● **PROBLEM DESCRIPTION**:
Wherever the string "down" turns up in the data, copy the whole line.

● **INFORMATION SUPPLIED**:
---*---

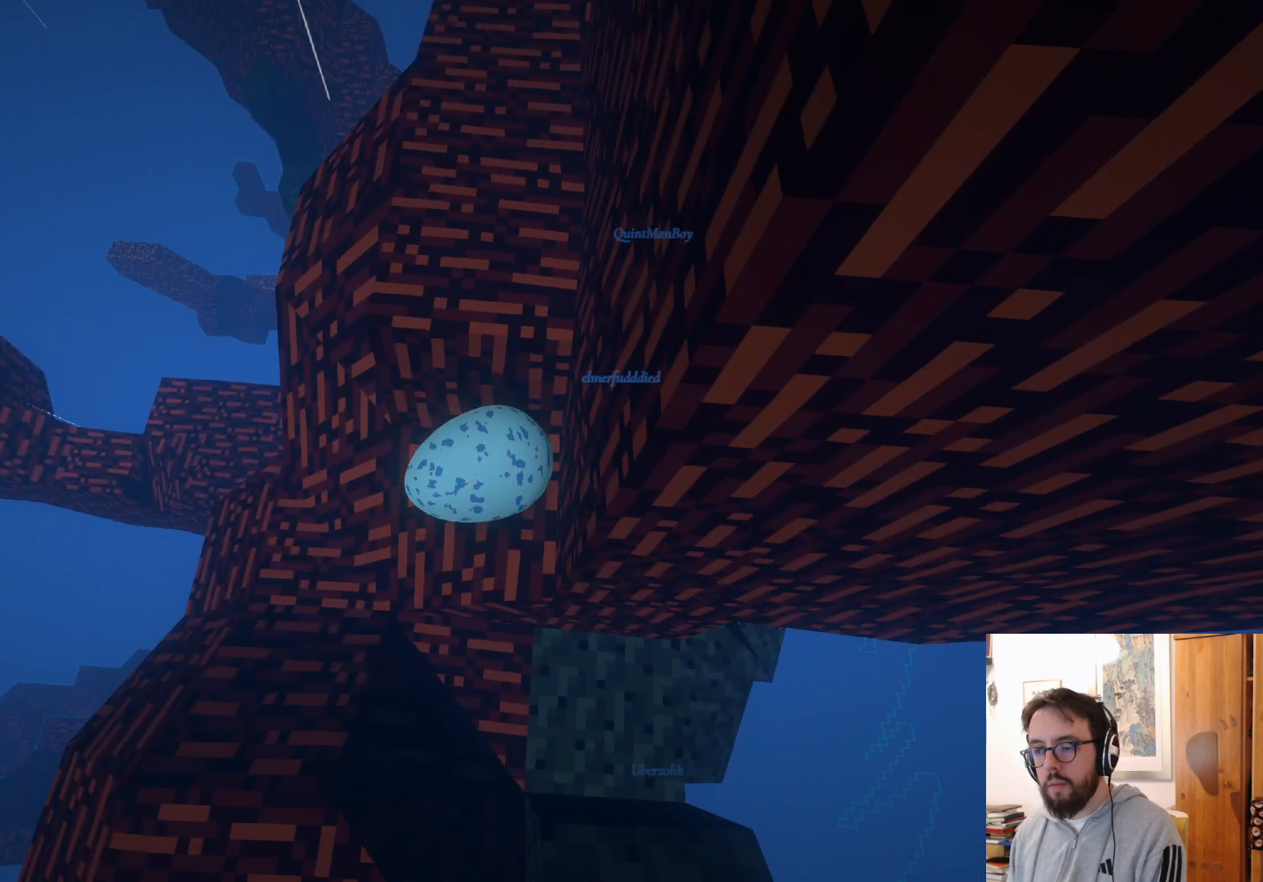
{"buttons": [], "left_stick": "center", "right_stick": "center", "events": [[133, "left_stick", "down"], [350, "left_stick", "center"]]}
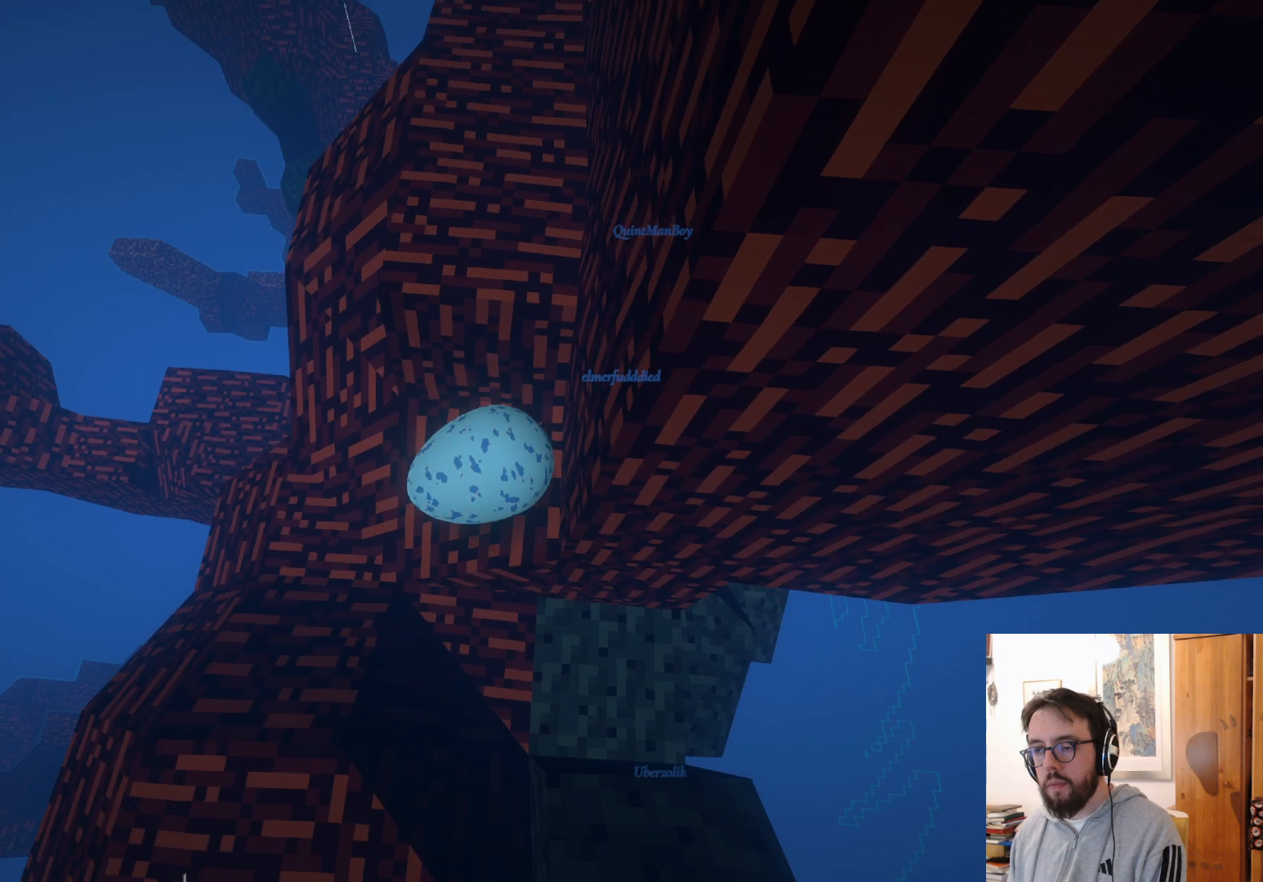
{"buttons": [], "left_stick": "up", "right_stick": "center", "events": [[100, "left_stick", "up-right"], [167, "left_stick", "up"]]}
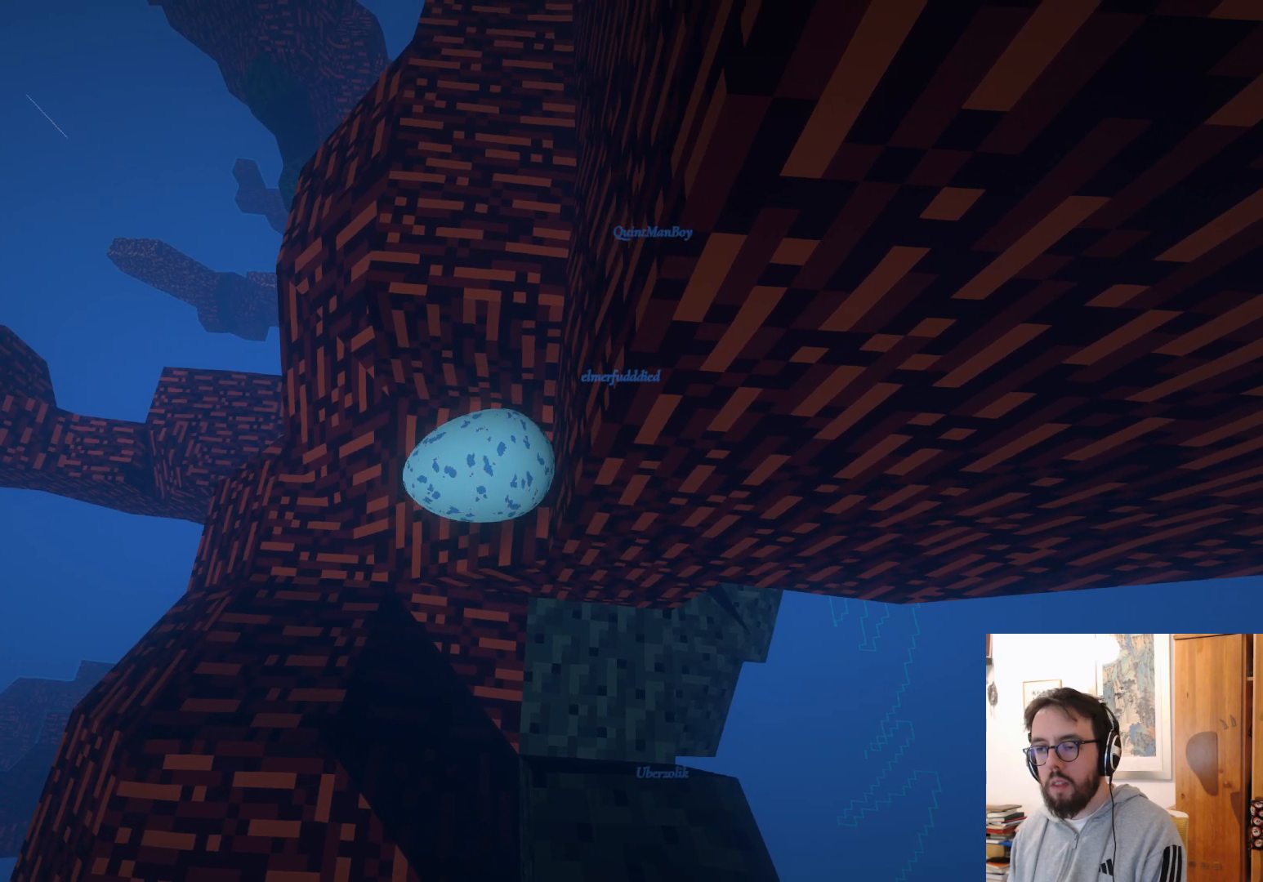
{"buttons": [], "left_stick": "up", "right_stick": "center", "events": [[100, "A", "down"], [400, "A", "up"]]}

---*---

● **COMPLETED EXERCISE**:
{"buttons": [], "left_stick": "center", "right_stick": "center", "events": [[133, "left_stick", "down"], [350, "left_stick", "center"]]}
{"buttons": [], "left_stick": "up", "right_stick": "center", "events": [[100, "A", "down"], [400, "A", "up"]]}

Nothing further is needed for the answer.